**RECORDS**
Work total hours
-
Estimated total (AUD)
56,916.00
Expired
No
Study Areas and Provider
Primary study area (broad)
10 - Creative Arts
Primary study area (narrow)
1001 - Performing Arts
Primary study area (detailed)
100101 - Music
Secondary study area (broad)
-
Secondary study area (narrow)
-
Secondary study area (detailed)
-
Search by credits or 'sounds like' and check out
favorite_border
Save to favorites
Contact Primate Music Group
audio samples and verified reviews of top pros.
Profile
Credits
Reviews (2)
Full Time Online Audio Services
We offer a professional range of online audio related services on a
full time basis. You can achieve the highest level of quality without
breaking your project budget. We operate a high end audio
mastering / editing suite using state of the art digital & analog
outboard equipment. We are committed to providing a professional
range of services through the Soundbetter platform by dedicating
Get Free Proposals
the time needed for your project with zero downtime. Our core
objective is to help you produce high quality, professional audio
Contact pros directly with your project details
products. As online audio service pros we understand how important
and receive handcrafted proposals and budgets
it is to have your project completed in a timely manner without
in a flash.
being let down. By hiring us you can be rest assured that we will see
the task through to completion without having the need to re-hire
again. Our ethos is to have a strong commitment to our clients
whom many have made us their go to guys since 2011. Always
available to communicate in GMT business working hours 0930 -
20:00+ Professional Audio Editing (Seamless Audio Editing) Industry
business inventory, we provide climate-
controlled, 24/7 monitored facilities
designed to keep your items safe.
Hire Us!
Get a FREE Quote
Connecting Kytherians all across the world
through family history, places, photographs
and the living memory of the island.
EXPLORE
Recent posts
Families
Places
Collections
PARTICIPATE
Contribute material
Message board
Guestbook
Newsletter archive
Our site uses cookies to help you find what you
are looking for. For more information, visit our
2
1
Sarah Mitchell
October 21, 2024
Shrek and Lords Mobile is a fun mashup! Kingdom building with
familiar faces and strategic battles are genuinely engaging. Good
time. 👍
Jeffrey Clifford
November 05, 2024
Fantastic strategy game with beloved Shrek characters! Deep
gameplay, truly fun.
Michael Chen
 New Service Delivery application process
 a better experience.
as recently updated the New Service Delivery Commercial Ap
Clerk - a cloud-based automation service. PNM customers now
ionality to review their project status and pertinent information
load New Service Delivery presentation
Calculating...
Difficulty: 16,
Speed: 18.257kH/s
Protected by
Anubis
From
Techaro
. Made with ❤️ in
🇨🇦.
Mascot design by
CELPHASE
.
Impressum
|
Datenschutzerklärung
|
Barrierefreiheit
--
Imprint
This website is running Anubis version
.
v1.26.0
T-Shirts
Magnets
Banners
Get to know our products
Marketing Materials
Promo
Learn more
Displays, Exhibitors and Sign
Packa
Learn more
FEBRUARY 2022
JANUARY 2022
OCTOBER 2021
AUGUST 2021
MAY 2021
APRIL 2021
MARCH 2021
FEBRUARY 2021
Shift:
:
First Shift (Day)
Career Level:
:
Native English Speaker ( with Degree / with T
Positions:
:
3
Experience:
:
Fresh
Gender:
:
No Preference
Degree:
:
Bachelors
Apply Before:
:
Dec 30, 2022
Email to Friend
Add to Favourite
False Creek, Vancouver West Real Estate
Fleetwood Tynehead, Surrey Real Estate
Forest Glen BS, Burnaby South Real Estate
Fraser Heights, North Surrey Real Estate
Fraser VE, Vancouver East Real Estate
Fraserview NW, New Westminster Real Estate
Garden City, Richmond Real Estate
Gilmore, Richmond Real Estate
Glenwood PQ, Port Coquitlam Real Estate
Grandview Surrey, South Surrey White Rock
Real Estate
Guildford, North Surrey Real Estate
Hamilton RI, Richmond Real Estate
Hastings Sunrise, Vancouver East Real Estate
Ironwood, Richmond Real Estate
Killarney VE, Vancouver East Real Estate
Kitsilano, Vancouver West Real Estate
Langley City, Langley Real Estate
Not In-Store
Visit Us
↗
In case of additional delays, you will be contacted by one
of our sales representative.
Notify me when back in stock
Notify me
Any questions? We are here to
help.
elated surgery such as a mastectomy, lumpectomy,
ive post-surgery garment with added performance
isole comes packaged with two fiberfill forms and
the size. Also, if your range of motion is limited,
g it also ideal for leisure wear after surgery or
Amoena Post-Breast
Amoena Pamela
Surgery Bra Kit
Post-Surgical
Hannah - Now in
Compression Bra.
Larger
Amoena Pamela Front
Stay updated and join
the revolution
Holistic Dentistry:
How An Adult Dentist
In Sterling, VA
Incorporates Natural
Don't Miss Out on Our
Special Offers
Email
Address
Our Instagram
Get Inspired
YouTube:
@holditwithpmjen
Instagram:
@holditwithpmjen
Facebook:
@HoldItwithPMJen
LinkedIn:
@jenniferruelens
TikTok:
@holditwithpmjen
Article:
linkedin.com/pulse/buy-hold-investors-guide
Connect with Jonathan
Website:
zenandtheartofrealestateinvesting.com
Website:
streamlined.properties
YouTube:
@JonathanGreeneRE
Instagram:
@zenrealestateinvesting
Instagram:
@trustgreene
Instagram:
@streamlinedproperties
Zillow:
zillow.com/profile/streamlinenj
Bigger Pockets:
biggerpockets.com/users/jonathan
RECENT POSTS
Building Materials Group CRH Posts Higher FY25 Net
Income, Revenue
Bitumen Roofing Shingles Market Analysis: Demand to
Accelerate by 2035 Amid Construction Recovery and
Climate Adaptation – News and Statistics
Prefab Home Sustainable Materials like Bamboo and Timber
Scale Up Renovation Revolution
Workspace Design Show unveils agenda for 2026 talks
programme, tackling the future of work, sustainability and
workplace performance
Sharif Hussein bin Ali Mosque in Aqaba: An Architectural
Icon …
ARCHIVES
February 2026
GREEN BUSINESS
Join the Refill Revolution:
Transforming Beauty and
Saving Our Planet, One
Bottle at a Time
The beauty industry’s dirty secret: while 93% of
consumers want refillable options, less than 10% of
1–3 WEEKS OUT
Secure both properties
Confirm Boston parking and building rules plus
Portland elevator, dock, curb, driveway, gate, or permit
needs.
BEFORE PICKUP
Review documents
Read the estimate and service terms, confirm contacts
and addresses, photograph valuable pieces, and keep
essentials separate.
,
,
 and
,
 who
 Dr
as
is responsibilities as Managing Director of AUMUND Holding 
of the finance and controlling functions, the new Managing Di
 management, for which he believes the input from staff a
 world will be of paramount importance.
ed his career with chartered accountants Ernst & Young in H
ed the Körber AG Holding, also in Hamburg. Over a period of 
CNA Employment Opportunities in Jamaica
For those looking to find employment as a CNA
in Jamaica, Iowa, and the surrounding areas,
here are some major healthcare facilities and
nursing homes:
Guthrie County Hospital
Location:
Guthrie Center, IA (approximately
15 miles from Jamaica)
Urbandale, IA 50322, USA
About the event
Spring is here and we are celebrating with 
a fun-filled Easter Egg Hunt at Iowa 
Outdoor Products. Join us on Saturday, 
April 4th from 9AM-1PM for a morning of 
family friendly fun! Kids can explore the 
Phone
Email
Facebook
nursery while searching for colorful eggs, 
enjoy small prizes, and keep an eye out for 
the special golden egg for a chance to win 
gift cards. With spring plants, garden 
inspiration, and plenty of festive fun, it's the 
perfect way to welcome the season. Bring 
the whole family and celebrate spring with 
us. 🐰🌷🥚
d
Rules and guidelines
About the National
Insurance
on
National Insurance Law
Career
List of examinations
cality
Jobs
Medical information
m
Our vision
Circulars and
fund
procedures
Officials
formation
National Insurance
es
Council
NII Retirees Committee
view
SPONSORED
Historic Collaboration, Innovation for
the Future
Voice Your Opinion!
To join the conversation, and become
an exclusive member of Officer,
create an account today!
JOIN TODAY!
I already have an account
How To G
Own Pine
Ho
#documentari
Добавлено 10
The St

**WHAT IS BEING ASKED**
Each line from the start of the listing above through the line containing "whom many have" must be reproduced exactly. Leave out the rest.

**RESPONSE TO THE EXERCISE**
Work total hours
-
Estimated total (AUD)
56,916.00
Expired
No
Study Areas and Provider
Primary study area (broad)
10 - Creative Arts
Primary study area (narrow)
1001 - Performing Arts
Primary study area (detailed)
100101 - Music
Secondary study area (broad)
-
Secondary study area (narrow)
-
Secondary study area (detailed)
-
Search by credits or 'sounds like' and check out
favorite_border
Save to favorites
Contact Primate Music Group
audio samples and verified reviews of top pros.
Profile
Credits
Reviews (2)
Full Time Online Audio Services
We offer a professional range of online audio related services on a
full time basis. You can achieve the highest level of quality without
breaking your project budget. We operate a high end audio
mastering / editing suite using state of the art digital & analog
outboard equipment. We are committed to providing a professional
range of services through the Soundbetter platform by dedicating
Get Free Proposals
the time needed for your project with zero downtime. Our core
objective is to help you produce high quality, professional audio
Contact pros directly with your project details
products. As online audio service pros we understand how important
and receive handcrafted proposals and budgets
it is to have your project completed in a timely manner without
in a flash.
being let down. By hiring us you can be rest assured that we will see
the task through to completion without having the need to re-hire
again. Our ethos is to have a strong commitment to our clients
whom many have made us their go to guys since 2011. Always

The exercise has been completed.